Sucede que, en ocasiones, vemos a alguien hacer el ridículo, llama la atención, y decimos que está descolocado, que no está en su sitio, donde debe estar. ¿Hay un sitio?, ¿las cosas tienen sentido?, ¿hay un modo adecuado de ser persona?, nos podemos preguntar; o bien, todo da igual. Toda huida de la realidad, de la verdad, hace daño y es, como decíamos, la firma de Satanás −el rey de la soberbia−.Un baño de realidad, un paso hacia la humildad es aceptar nuestras limitaciones. Esto no nos hará infelices, sino todo lo contrario. Escuchaba que, los que tenemos ya una edad, deberíamos aprender a envejecer.
Espero no ofender a nadie al decirlo, me lo digo a mí mismo. El paso del tiempo tiene sus leyes que, si las aceptamos, nos ayudarán a estar serenos, a ser felices.
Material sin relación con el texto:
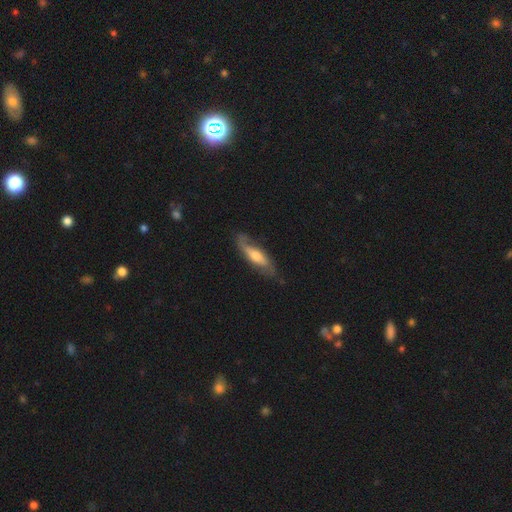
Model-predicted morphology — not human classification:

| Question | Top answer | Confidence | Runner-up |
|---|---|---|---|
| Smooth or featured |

Los años dan sabiduría, experiencia y también límites. Estos no son negativos, tienen la misión de protegernos: ya no podemos hacer ciertos deportes, ni llevar cargas pesadas, debemos descansar.
El cuerpo no responde igual que a los veinte años. Hay que jubilarse con gusto de actividades que antes hacíamos. Sería una tontería forzar el cuerpo y una locura desperdiciar la sabiduría acumulada en pro de una soñada adolescencia, gracias a Dios ya superada.